LISTED RECORDS:
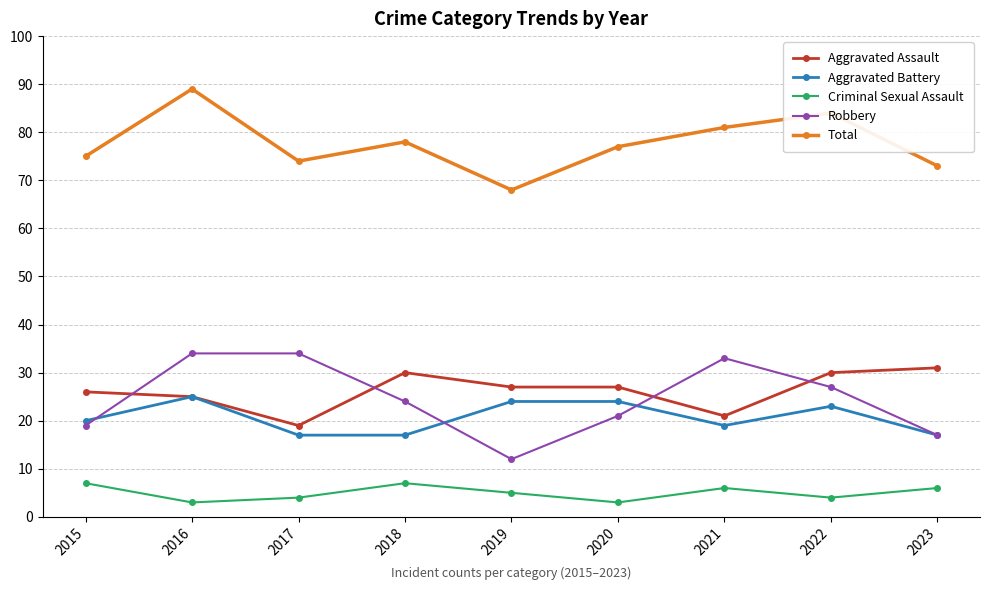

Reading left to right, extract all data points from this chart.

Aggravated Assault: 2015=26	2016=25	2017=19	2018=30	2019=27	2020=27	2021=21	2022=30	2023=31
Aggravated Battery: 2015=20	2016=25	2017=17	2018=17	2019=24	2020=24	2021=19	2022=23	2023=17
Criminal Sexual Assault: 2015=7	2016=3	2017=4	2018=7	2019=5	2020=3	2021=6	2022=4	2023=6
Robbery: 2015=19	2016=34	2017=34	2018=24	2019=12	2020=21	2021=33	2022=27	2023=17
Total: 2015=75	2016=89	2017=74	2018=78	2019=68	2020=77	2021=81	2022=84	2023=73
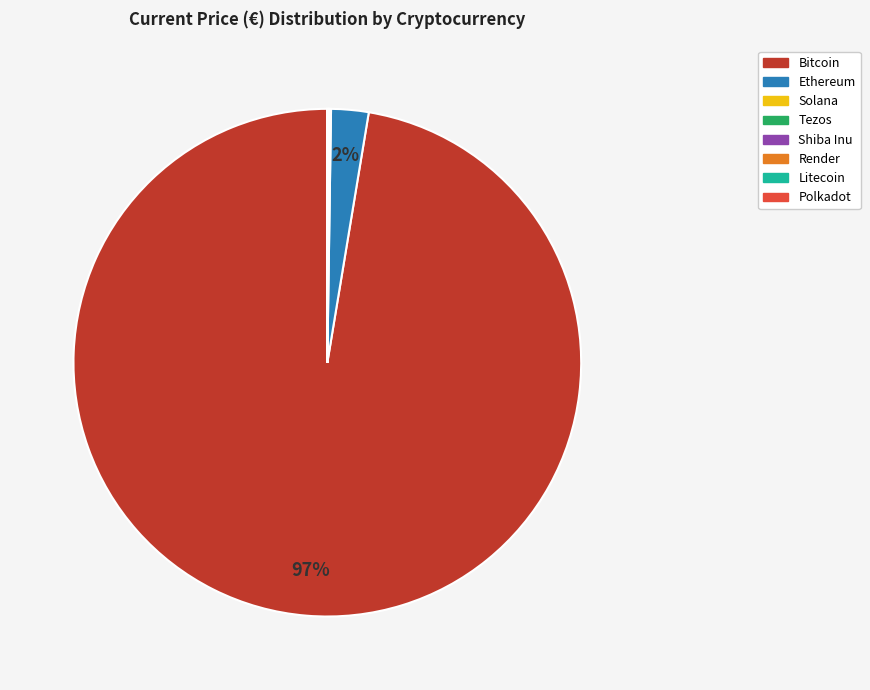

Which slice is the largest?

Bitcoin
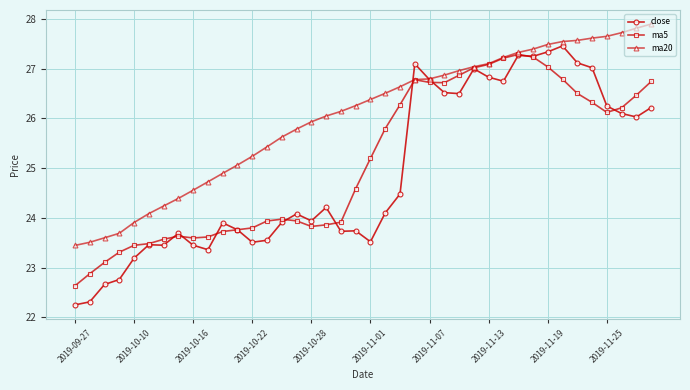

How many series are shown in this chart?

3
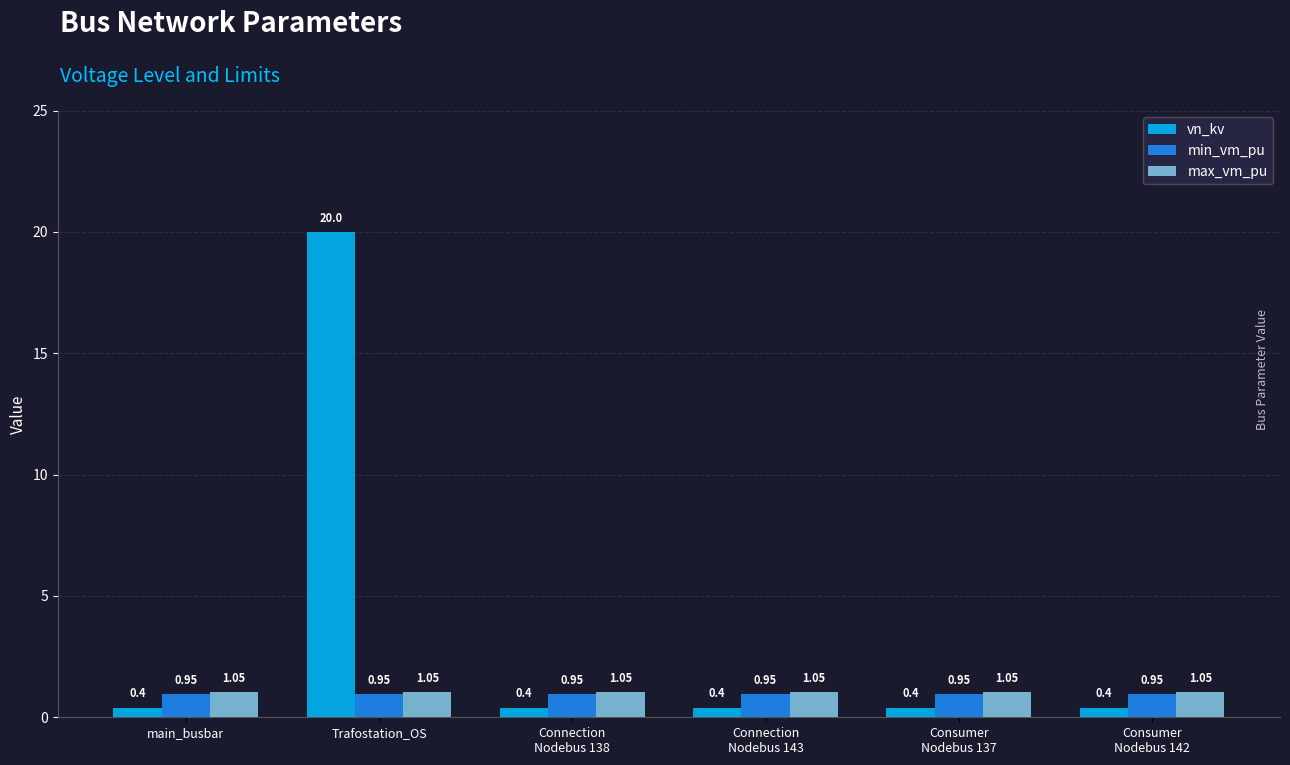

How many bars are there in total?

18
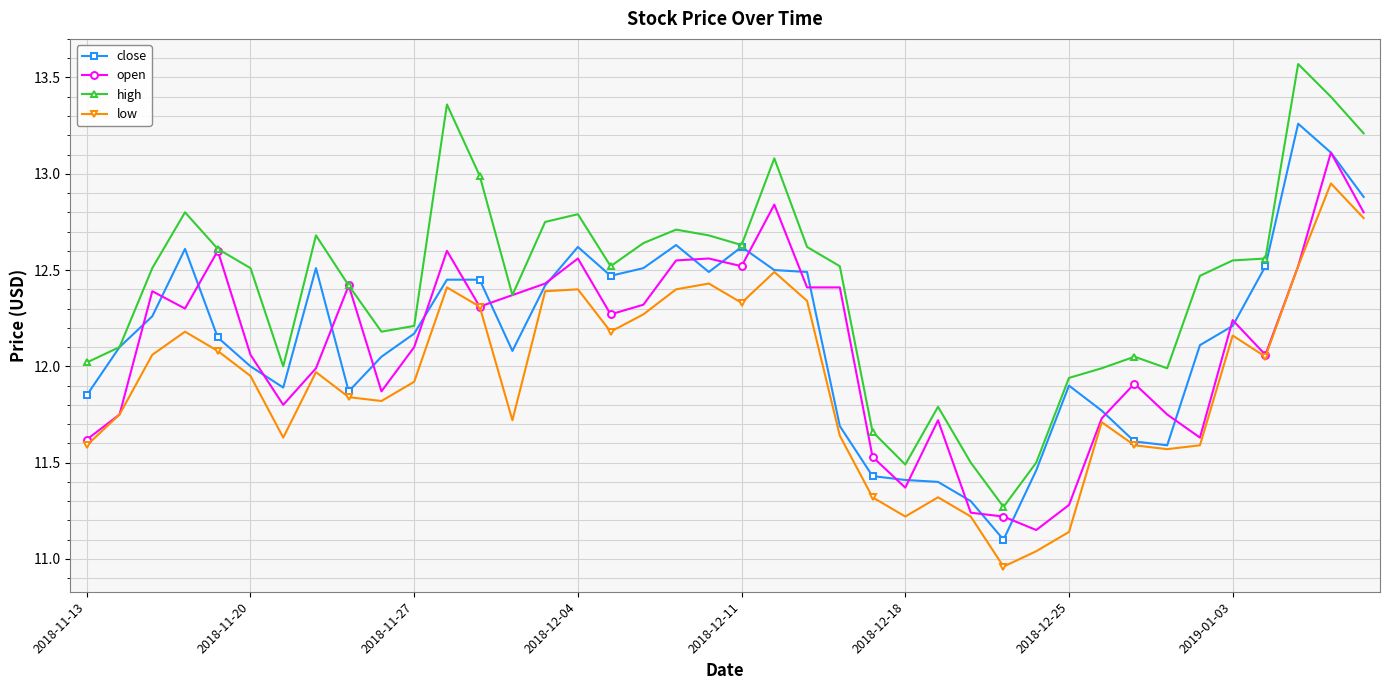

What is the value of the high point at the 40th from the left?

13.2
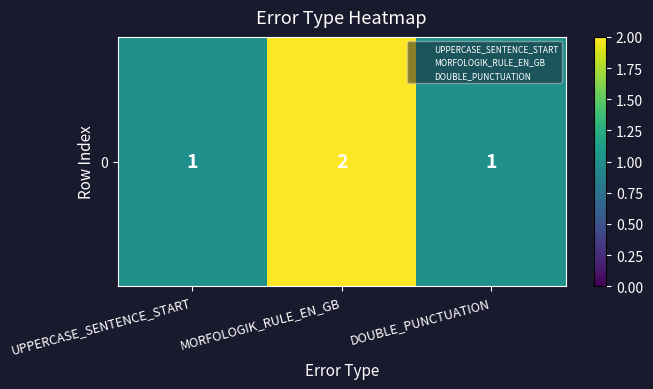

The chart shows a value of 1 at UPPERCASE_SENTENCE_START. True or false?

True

PROMPT: Render the records from the line containing "The chart shows" through the end as a numbered list, omitting blank lines.

SOLVED EXERCISE:
1. The chart shows a value of 1 at UPPERCASE_SENTENCE_START. True or false?
2. True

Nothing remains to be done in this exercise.